Barbara Jayne Fish of Powell Avenue, Blackpool denied assaulting Neil Hartley who works at the Cuadrilla gas exploration site on Preston New Road, Little Plumpton, near Preston on September 26.
District Judge Jane Goodwin sitting at Blackpool Magistrates Court heard that Fish would be using self-defence as her defence.
Her trial will take place over three days starting on January 28 next year.
She was granted bail.
A second protester also appeared before the District Judge.
He is Stuart Acroyd, of Maple Farm, Preston New Road.
The 42-year-old is charged with wilfully resisting a police officer in the execution of his duty near the Cuadrilla site on September 26.
Acroyd denied the offence and his trial will take place on January 29 next year at Preston Magistrates Court.
He was also bailed.
Proceedings began days after fracking finally started in Lancashire after years of protests and legal wrangles.

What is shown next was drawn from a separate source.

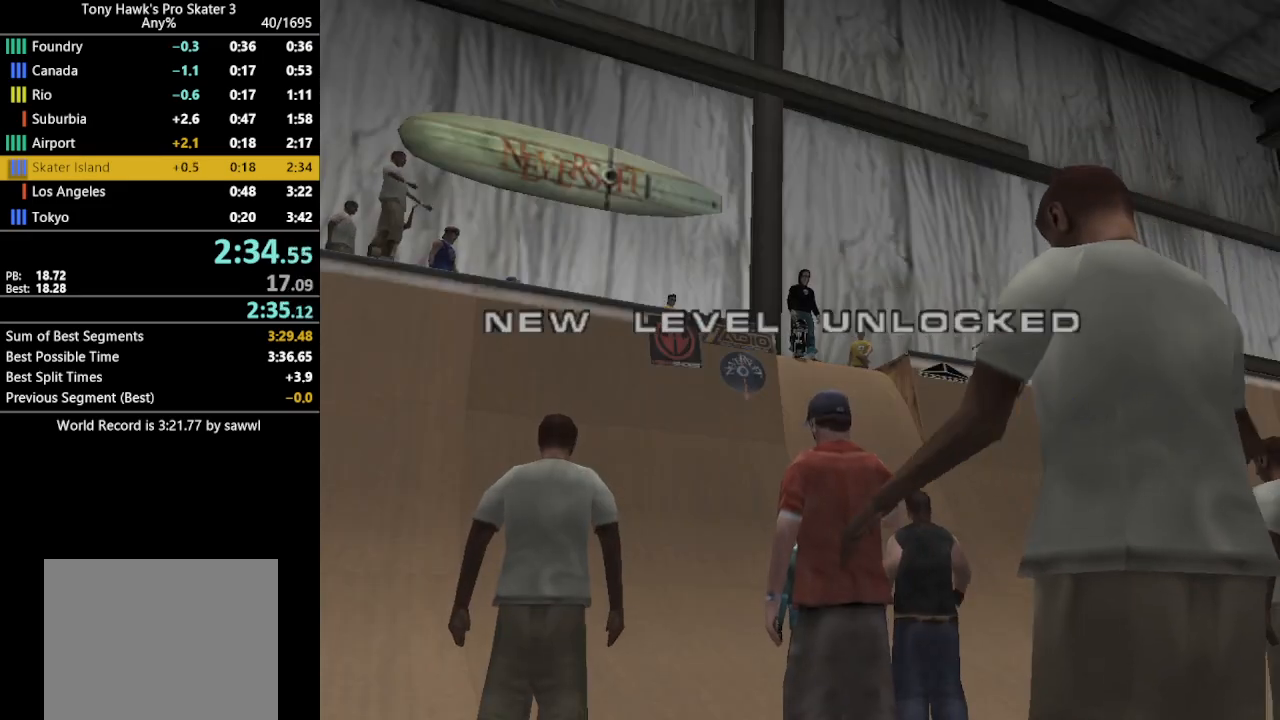
{"buttons": ["CROSS"], "events": [[50, "CROSS", "down"], [167, "CROSS", "up"], [233, "CROSS", "down"], [333, "CROSS", "up"], [417, "CROSS", "down"]]}
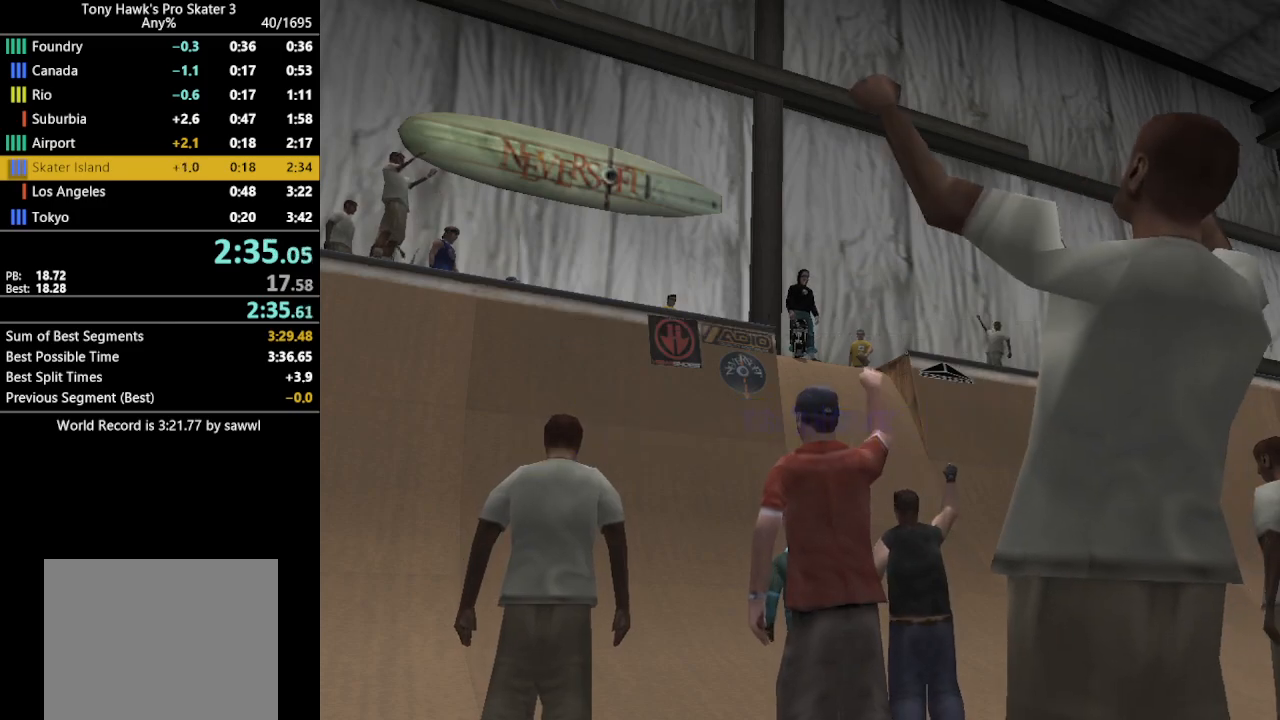
{"buttons": ["CROSS"], "events": [[33, "CROSS", "up"], [100, "CROSS", "down"], [217, "CROSS", "up"], [267, "CROSS", "down"], [367, "CROSS", "up"], [433, "CROSS", "down"]]}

Campaigners say they are disappointed and have vowed to stand firm in the fight against fracking, which they say will lead to pollution, earth tremors, industrialisation of the countryside
and make climate change worse.
But shale gas supporters, who say it will bring a valuable home grown resource and jobs and prosperity, have hailed the move.
The decision by police to close Preston New Road as a national protest group staged two lock-on demonstrations was criticised as it caused long delays during the morning rush hour.
Lancashire Police shut the whole of the road from Whitehill Road to Westby Road for “safety reasons” from before 8am to 1.45pm.
But campaigners said a contraflow system should have been put in place in the first instance to keep traffic flowing.
A 34-year-old woman and a 45-year-old man, both of no fixed address, were arrested on suspicion of wilful obstruction of the highway.